▶ Exercise task
Can you reproduce the material below verbatim, from the line containing "Target: pancreas. Reply" up to and including its final line, leaving out the pictures?

====== Records for this exercise

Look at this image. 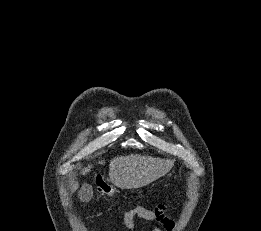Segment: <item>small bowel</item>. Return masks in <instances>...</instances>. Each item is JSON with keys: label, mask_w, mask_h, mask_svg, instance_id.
I'll return each mask as SVG.
<instances>
[{"label": "small bowel", "mask_w": 261, "mask_h": 231, "mask_svg": "<svg viewBox=\"0 0 261 231\" xmlns=\"http://www.w3.org/2000/svg\"><path fill=\"white\" fill-rule=\"evenodd\" d=\"M136 218L152 223L160 222L167 231H172L175 226L174 221L167 216L165 206L162 205H159L154 210L146 208L143 205H136L121 216V221L129 231H135ZM152 231H161V229L154 226Z\"/></svg>", "instance_id": "small-bowel-1"}]
</instances>
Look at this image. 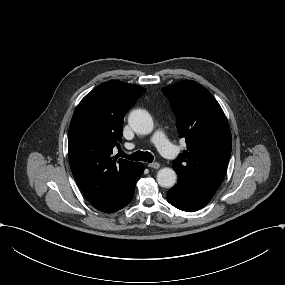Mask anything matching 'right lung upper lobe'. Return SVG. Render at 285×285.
<instances>
[{
	"mask_svg": "<svg viewBox=\"0 0 285 285\" xmlns=\"http://www.w3.org/2000/svg\"><path fill=\"white\" fill-rule=\"evenodd\" d=\"M145 88L111 80L97 86L77 106L69 127L71 171L90 203L107 211L120 199L142 163L113 157L120 147L126 111Z\"/></svg>",
	"mask_w": 285,
	"mask_h": 285,
	"instance_id": "obj_1",
	"label": "right lung upper lobe"
}]
</instances>
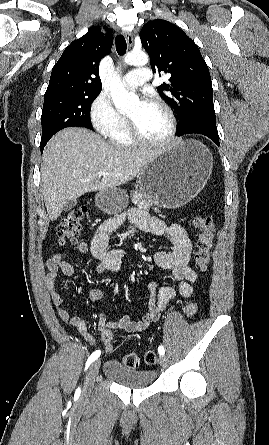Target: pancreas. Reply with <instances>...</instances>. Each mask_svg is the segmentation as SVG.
Here are the masks:
<instances>
[{
	"mask_svg": "<svg viewBox=\"0 0 269 445\" xmlns=\"http://www.w3.org/2000/svg\"><path fill=\"white\" fill-rule=\"evenodd\" d=\"M131 201L133 204L145 210H149L154 205V202L151 199L147 198L142 193H138L137 191H133L131 194ZM153 209L156 212L159 211L156 207Z\"/></svg>",
	"mask_w": 269,
	"mask_h": 445,
	"instance_id": "cf45deb5",
	"label": "pancreas"
}]
</instances>
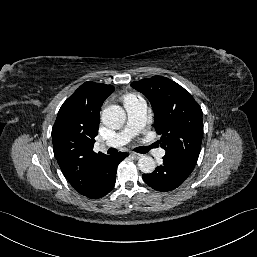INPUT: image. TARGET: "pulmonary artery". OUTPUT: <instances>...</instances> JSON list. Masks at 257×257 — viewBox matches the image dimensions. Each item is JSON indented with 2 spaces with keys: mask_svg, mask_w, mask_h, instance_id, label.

============

▶ Answer to this task
Target: pancreas. Reply with <instances>...</instances>. Each mask_svg is the segmentation as SVG.
Here are the masks:
<instances>
[{
	"mask_svg": "<svg viewBox=\"0 0 269 445\" xmlns=\"http://www.w3.org/2000/svg\"><path fill=\"white\" fill-rule=\"evenodd\" d=\"M131 201L133 204L145 210H149L154 205V202L151 199L147 198L142 193H138L137 191H133L131 194ZM153 209L156 212L159 211L156 207Z\"/></svg>",
	"mask_w": 269,
	"mask_h": 445,
	"instance_id": "cf45deb5",
	"label": "pancreas"
}]
</instances>
INPUT: image. TARGET: "pulmonary artery". OUTPUT: <instances>...</instances> JSON list. Masks at 257×257 — viewBox matches the image dimensions. Each item is JSON indented with 2 spaces with keys: mask_svg, mask_w, mask_h, instance_id, label.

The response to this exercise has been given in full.